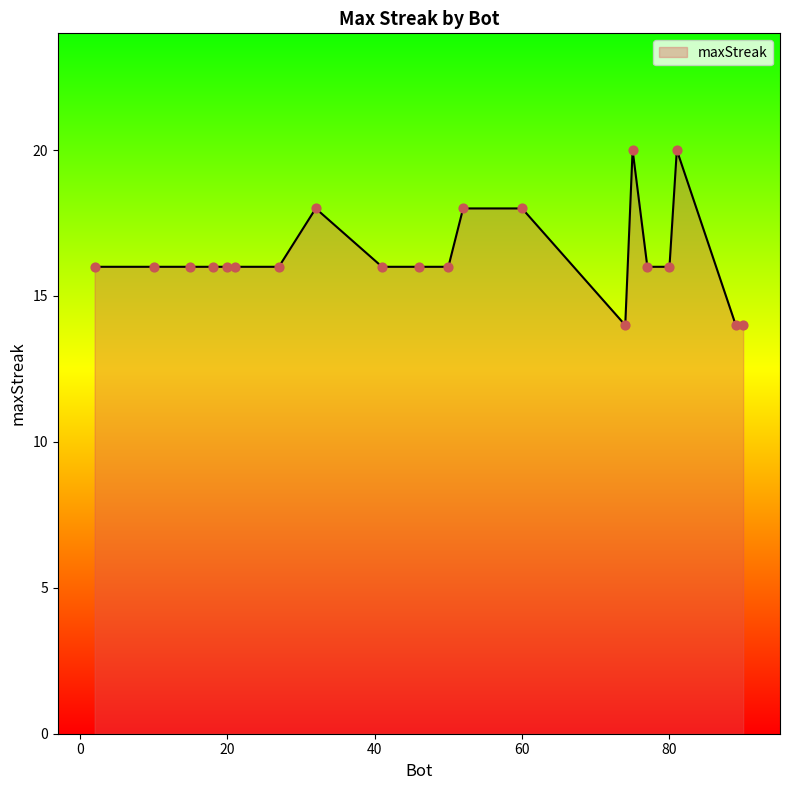

What is the smallest value displayed?

14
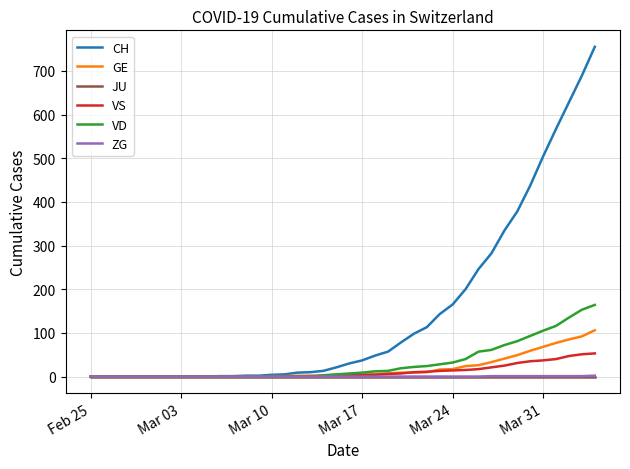

Which series has the largest range (max minus min)?

CH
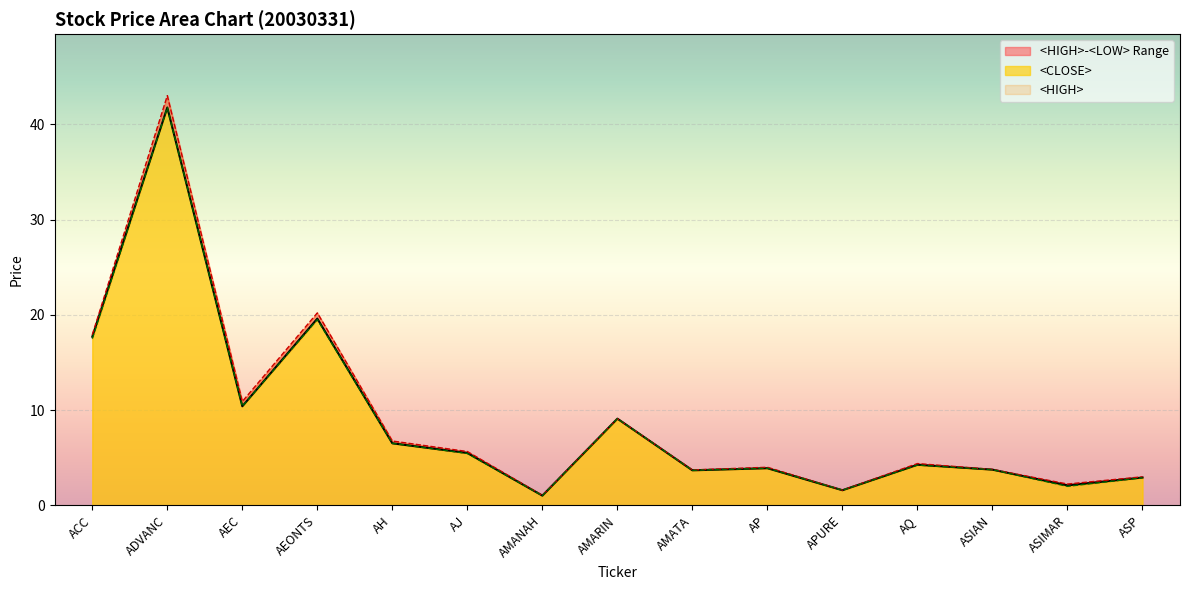

What is the label of the 13th point from the left?

ASIAN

══════════

#### Aim of the task:
Can you copy every line of the listing above verbatim, leaving out the pictures?

#### Written answer:
What is the smallest value displayed?

14

Which series has the largest range (max minus min)?

CH

What is the label of the 13th point from the left?

ASIAN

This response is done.